This is a simple utility module that attempts to retrieve and parse recipe data from websites that employ the structured data recipe schema defined at Schema.org. The scraper can extract data both from webpages that store recipe in embedded ld+json as well as recipes that flag DOM elements with itemprops. That means that Kitchenhand should be able to handle the majority of recipes that are stored using the common schema, provided that the implementation of that schema in the markup is reasonably sane.

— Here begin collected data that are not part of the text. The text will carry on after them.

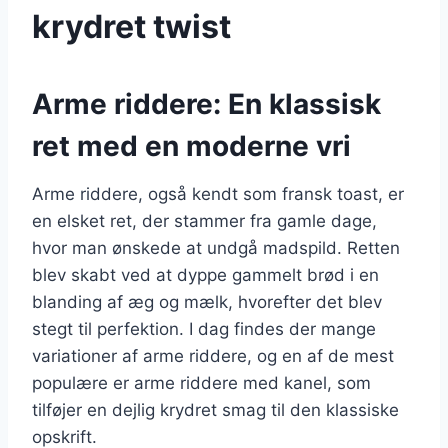
krydret twist
Arme riddere: En klassisk
ret med en moderne vri
Arme riddere, også kendt som fransk toast, er
en elsket ret, der stammer fra gamle dage,
hvor man ønskede at undgå madspild. Retten
blev skabt ved at dyppe gammelt brød i en
blanding af æg og mælk, hvorefter det blev
stegt til perfektion. I dag findes der mange
variationer af arme riddere, og en af de mest
populære er arme riddere med kanel, som
tilføjer en dejlig krydret smag til den klassiske
opskrift.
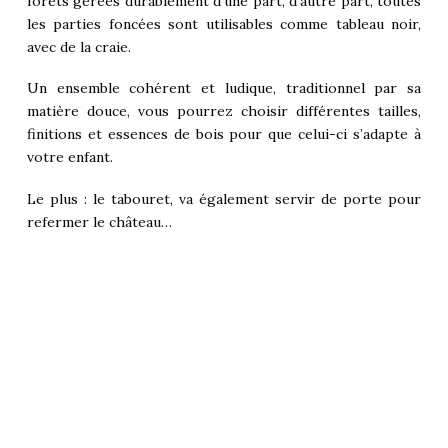
forêts gérées durablement d’une part, d’autre part, toutes
les parties foncées sont utilisables comme tableau noir,
avec de la craie.
Un ensemble cohérent et ludique, traditionnel par sa
matière douce, vous pourrez choisir différentes tailles,
finitions et essences de bois pour que celui-ci s’adapte à
votre enfant.
Le plus : le tabouret, va également servir de porte pour
refermer le château…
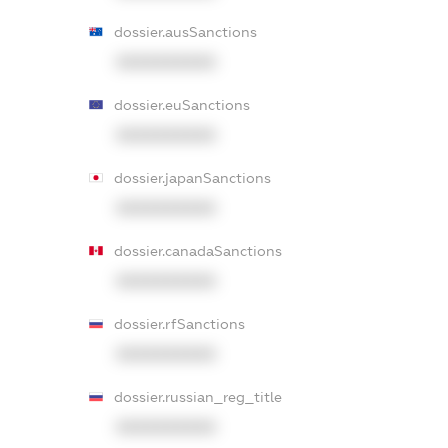
dossier.ausSanctions
XXXXXXXXXX
dossier.euSanctions
XXXXXXXXXX
dossier.japanSanctions
XXXXXXXXXX
dossier.canadaSanctions
XXXXXXXXXX
dossier.rfSanctions
XXXXXXXXXX
dossier.russian_reg_title
XXXXXXXXXX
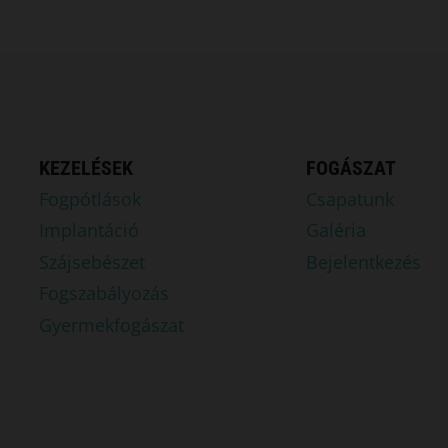
KEZELÉSEK
FOGÁSZAT
Fogpótlások
Csapatunk
Implantáció
Galéria
Szájsebészet
Bejelentkezés
Fogszabályozás
Gyermekfogászat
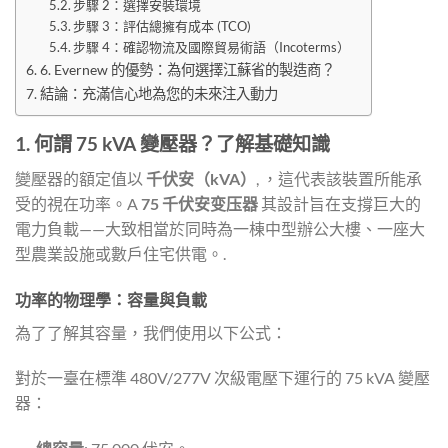
步驟 2：選擇安裝環境
步驟 3：評估總擁有成本 (TCO)
步驟 4：確認物流及國際貿易術語（Incoterms）
6. Evernew 的優勢：為何選擇江蘇省的製造商？
結論：充滿信心地為您的未來注入動力
1. 何謂 75 kVA 變壓器？了解基礎知識
變壓器的額定值以
千伏安（kVA）
, ，這代表該裝置所能承
受的視在功率。A
75 千伏安变压器
其設計旨在支撐巨大的
電力負載——大致相當於同時為一棟中型辦公大樓、一座大
型農業設施或數戶住宅供電。.
功率的物理學：容量與負載
為了了解其容量，我們使用以下公式：
對於一臺在標準 480V/277V 次級電壓下運行的 75 kVA 變壓
器：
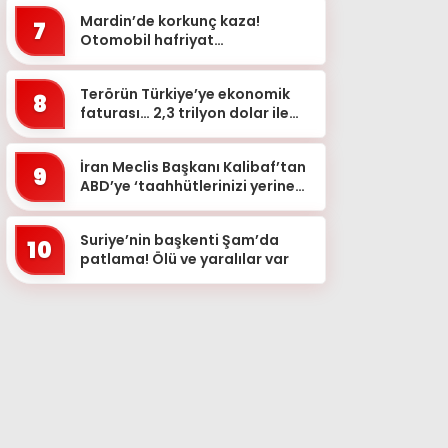
kalite fındık alım fiyatı...
Mardin’de korkunç kaza!
7
Otomobil hafriyat
kamyonunun altına girdi
Terörün Türkiye’ye ekonomik
8
faturası… 2,3 trilyon dolar ile
hangi yatırımlar yapılırdı?
İran Meclis Başkanı Kalibaf’tan
9
ABD’ye ‘taahhütlerinizi yerine
getirin’ çağrısı
Suriye’nin başkenti Şam’da
10
patlama! Ölü ve yaralılar var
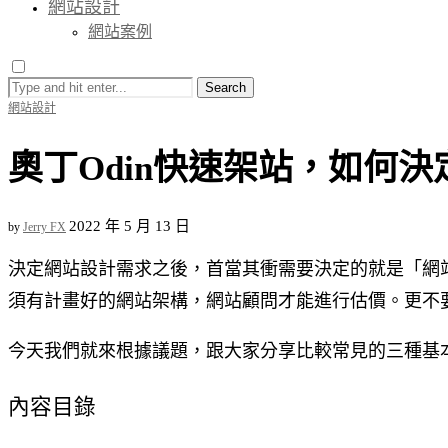
網站設計
網站案例
Search
網站設計
奧丁Odin快速架站，如何
2022 年 5 月 13 日
by
Jerry FX
決定網站設計需求之後，首當其衝需要決定的就是「網
須有計畫好的網站架構，網站顧問才能進行估價。更不
今天我們就來根據議題，跟大家分享比較常見的三種基
內容目錄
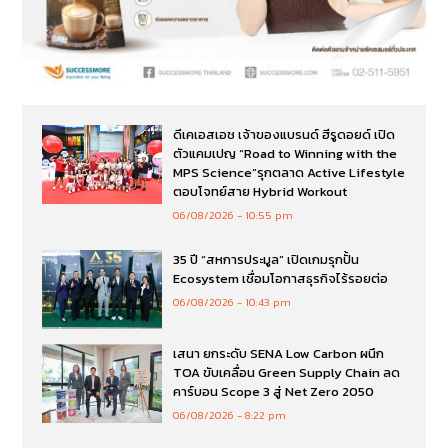
ดีเคเอสเอช เจ้าของแบรนด์ ฮีรูดอยด์ เปิด
ตัวแคมเปญ “Road to Winning with the
MPS Science”รุกตลาด Active Lifestyle
ตอบโจทย์สาย Hybrid Workout
06/08/2026
10:55 pm
35 ปี “สหการประมูล” เปิดเกมรุกปั้น
Ecosystem เชื่อมโอกาสธุรกิจไร้รอยต่อ
06/08/2026
10:43 pm
เสนา ยกระดับ SENA Low Carbon ผนึก
TOA ขับเคลื่อน Green Supply Chain ลด
คาร์บอน Scope 3 สู่ Net Zero 2050
06/08/2026
8:22 pm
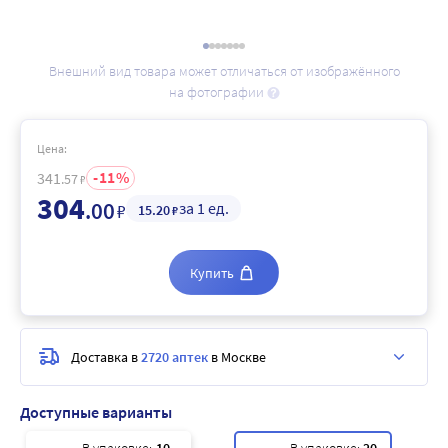
Внешний вид товара может отличаться от изображённого
на фотографии
Цена:
11
341
.57
₽
304
.00
за 1 ед.
₽
15
.20
₽
Купить
Доставка в
2720 аптек
в Москве
Доступные варианты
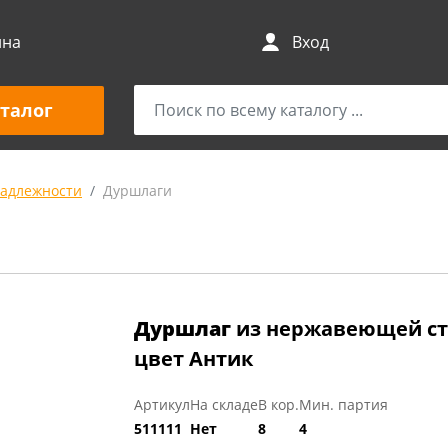
ина
Вход
талог
адлежности
Дуршлаги
Дуршлаг
из нержавеющей ста
цвет Антик
Артикул
На складе
В кор.
Мин. партия
511111
Нет
8
4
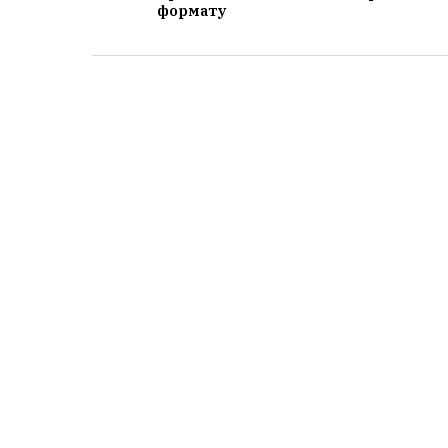
формату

const kitchenhand = require('kitchenhand');
kitchenhand(<url>).then(recipe => {
console.log(recipe);
});
Kitchenhand will return either a recipe object, or an error message if recipe data could not be retrieved from the specified URL:
{
message: "Could not retrieve recipe data from <url>"
}
The call to the kitchenhand()
function also optionally accepts an options parameter. At present, however, only the parseIngredients
option is handled.
When passing the parseIngredients
option, Kitchenhand will attempt to parse the list of ingredients into objects with three properties: amount
, unit
, and name
.
kitchenhand(<url>, { parseIngredients }).then(recipe => console.log(recipe));
If all goes well, this will result in a recipeIngredient
array that looks like the following:
Recipe {
...,
recipeIngredient: [
{ amount: '1/2', unit: 'cup ', name: 'fresh parsley leaves' },
{ amount: '1/2', unit: 'cup ', name: 'fresh cilantro leaves' },
...
],
}
Currently, the parseIngredients
function relies on a regexp-driven algorithm that is not exceptionally robust, especially in relation to the great variety of formats in which ingredients are listed in recipes today. Expect that your mileage may vary!